National Parks Now is a central part of Elsewhere: Escape and the Urban Landscape, a multi-year initiative of Van Alen Institute exploring how both the form and organization of the built environment influence our need for escape. Through competitions, public programs, and research, this unique multidisciplinary effort is bringing together innovators in design, public health, policy, and the sciences to change the way we understand cities.
Multidisciplinary teams will be selected from an international open Request for Qualifications process. Teams are strongly encouraged to include expertise in fields such as architecture and landscape architecture, graphic and interactive design, exhibition and film production, history, preservation, communications, and the social and environmental sciences.

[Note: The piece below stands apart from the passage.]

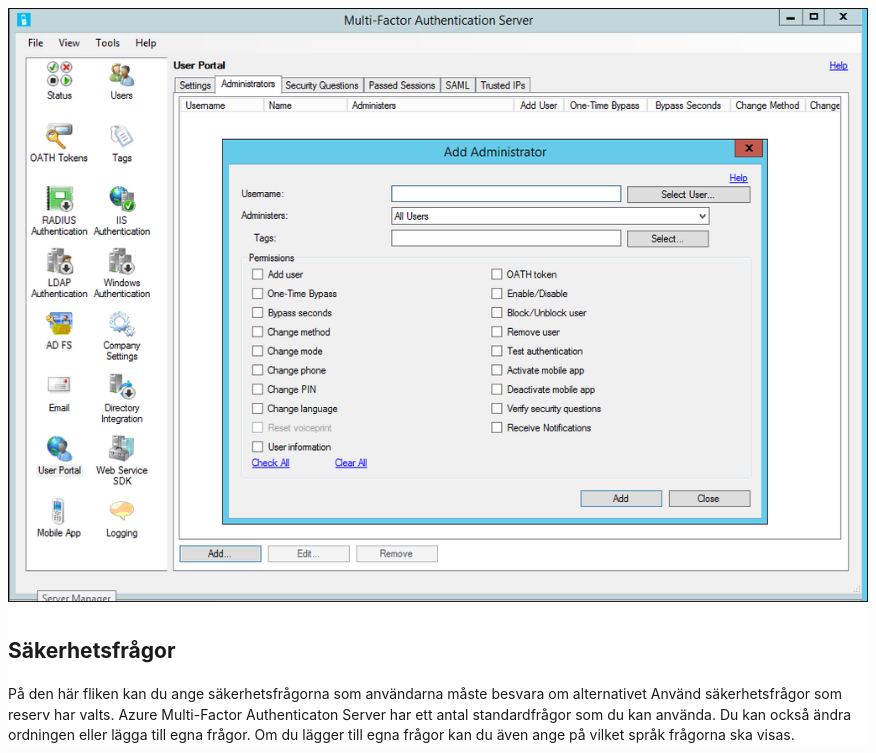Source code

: ![Administratörer av användarportalen](./media/multi-factor-authentication-get-started-portal/admin.png)


## Säkerhetsfrågor
På den här fliken kan du ange säkerhetsfrågorna som användarna måste besvara om alternativet Använd säkerhetsfrågor som reserv har valts.  Azure Multi-Factor Authenticaton Server har ett antal standardfrågor som du kan använda.  Du kan också ändra ordningen eller lägga till egna frågor.  Om du lägger till egna frågor kan du även ange på vilket språk frågorna ska visas.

Team leads must be early career professionals with professional degrees obtained within the last ten years, and teams are encouraged to apply with an academic partner that could incorporate the challenges of the competition into studios, independent studies, or other education programs. The deadline for registration and electronic submission of the RFQ is 11:59 p.m. EDT on October 30, 2014 via the competition website.
Four teams—one for each park site—will be selected to receive a $15,000 stipend each to participate in a six-month, collaborative research and design process that explores the themes of region, engagement, narrative, and place. At the conclusion of this phase, one team will be selected to receive an additional $10,000 to create a prototype for one of their strategies, which will be implemented at their site in summer of 2015.